Request: Where in the listing does the word "none" appear? Report each line that holds it.

Information provided:
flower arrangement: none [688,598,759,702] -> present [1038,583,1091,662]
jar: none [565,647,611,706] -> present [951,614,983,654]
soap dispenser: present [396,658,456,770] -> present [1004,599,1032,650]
---
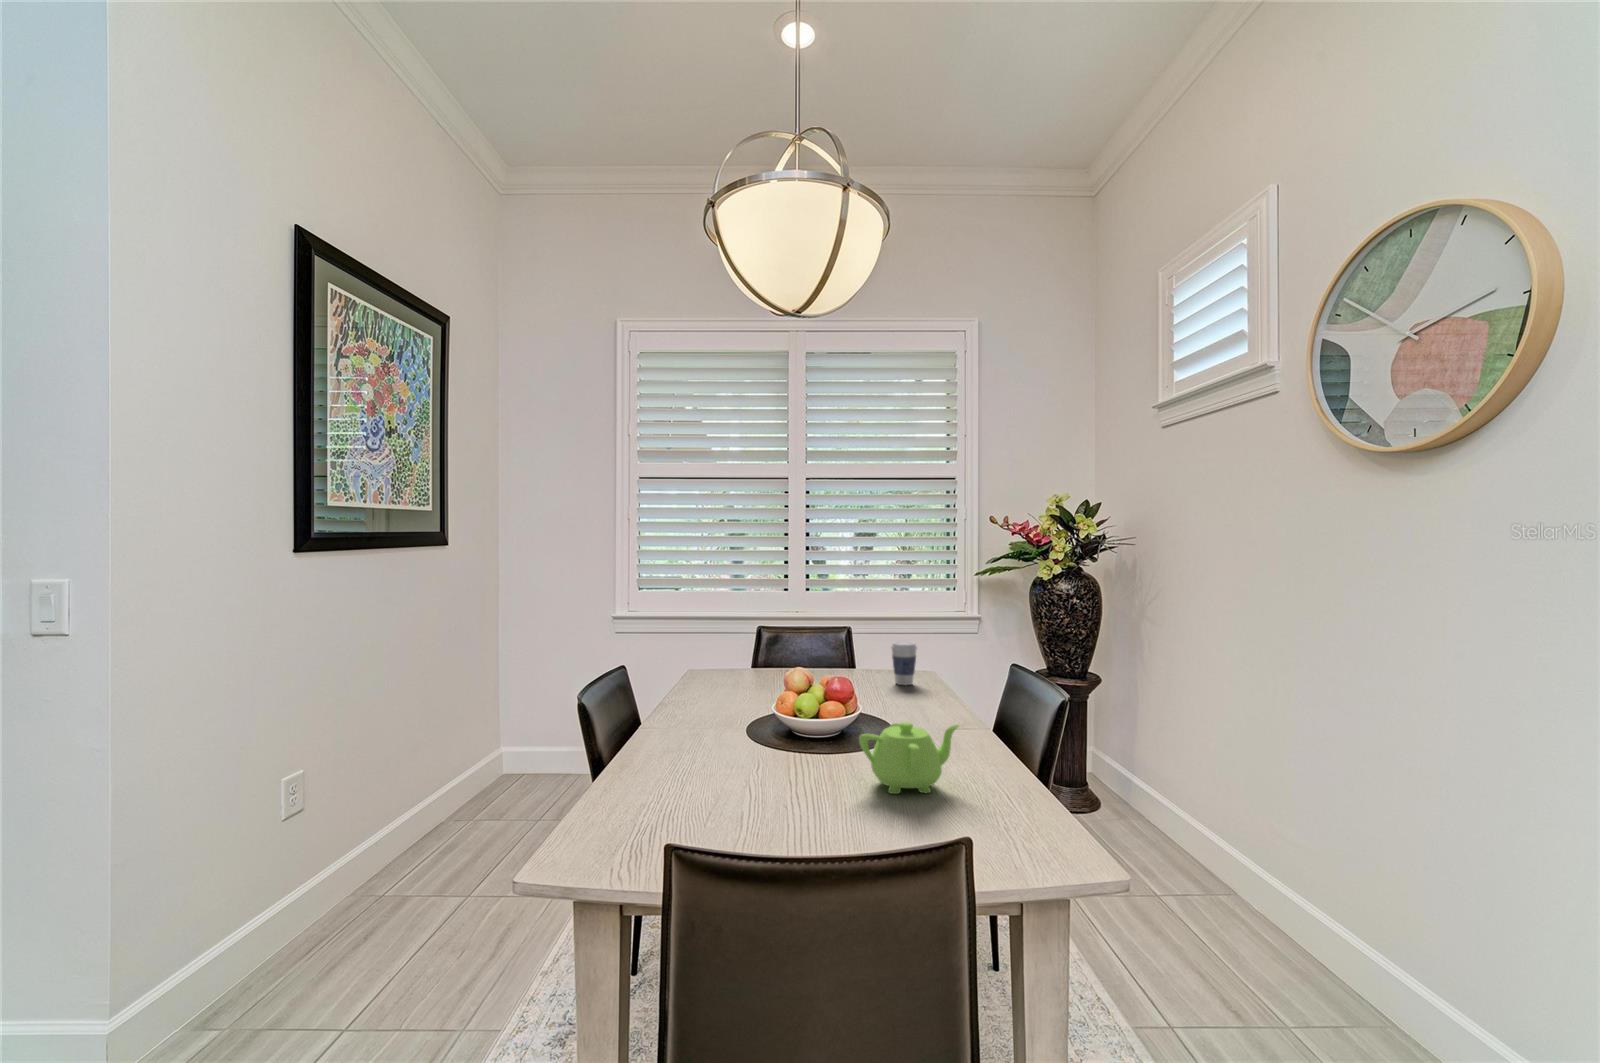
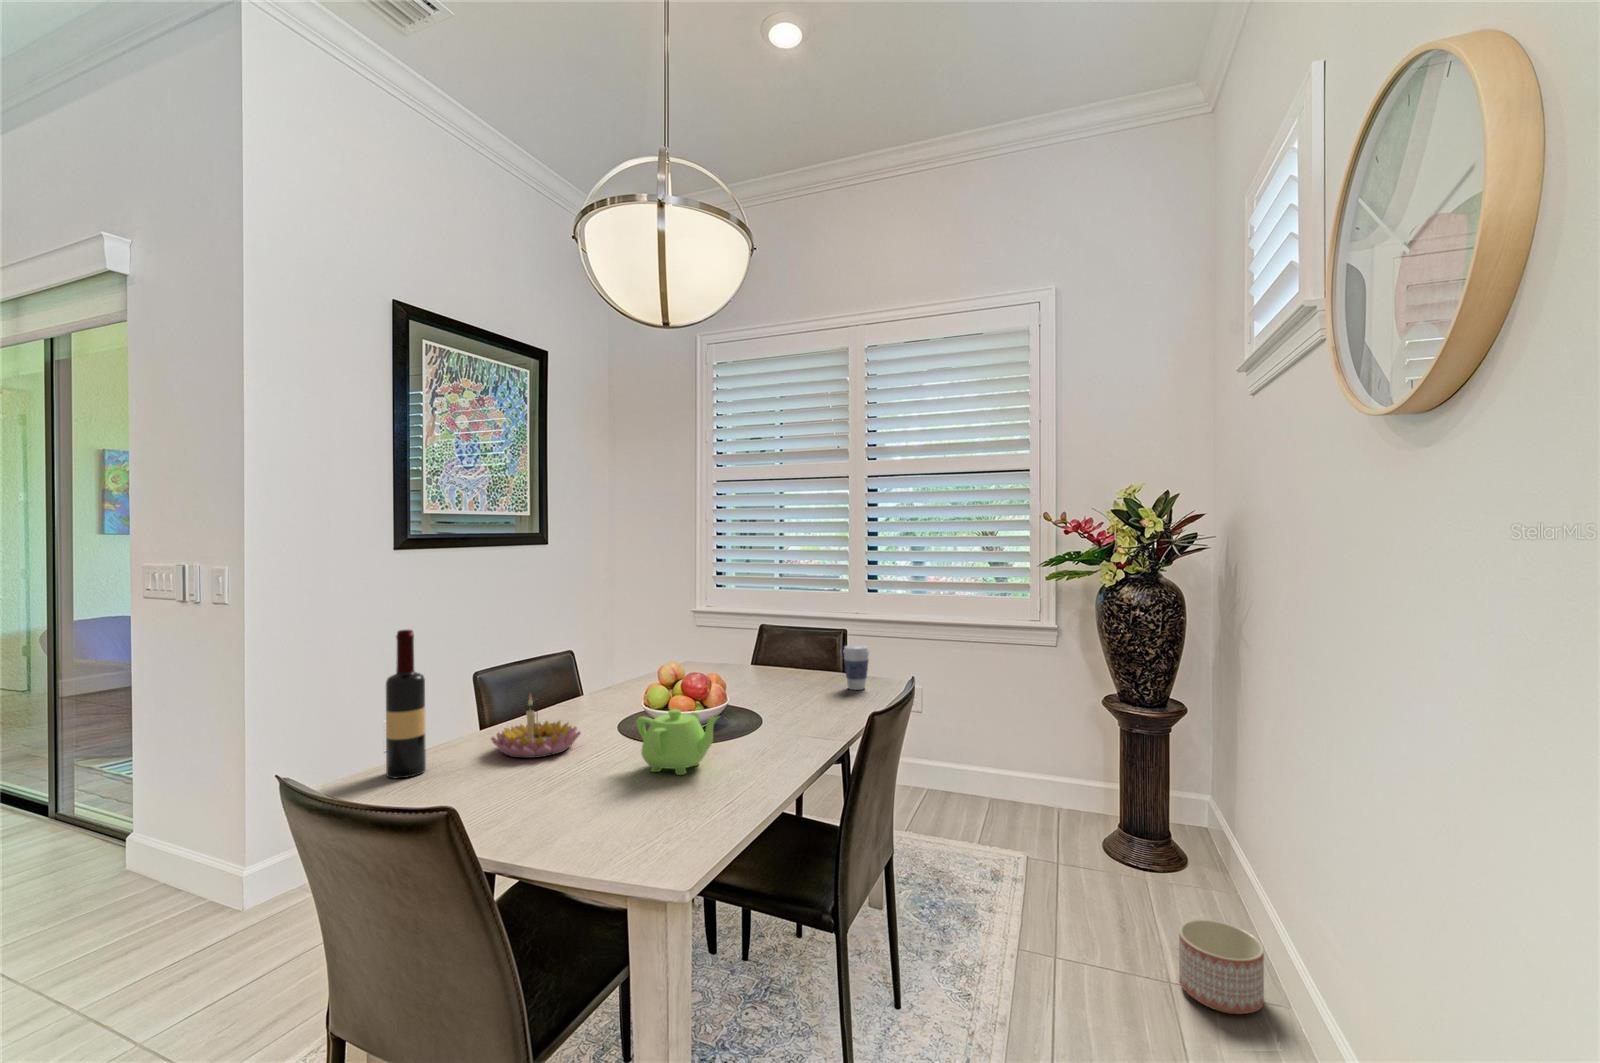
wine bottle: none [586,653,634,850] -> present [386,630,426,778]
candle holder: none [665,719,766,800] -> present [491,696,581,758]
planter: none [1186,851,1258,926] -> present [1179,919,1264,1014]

Exercise solution:
flower arrangement: none [688,598,759,702] -> present [1038,583,1091,662]
jar: none [565,647,611,706] -> present [951,614,983,654]
wine bottle: none [586,653,634,850] -> present [386,630,426,778]
candle holder: none [665,719,766,800] -> present [491,696,581,758]
planter: none [1186,851,1258,926] -> present [1179,919,1264,1014]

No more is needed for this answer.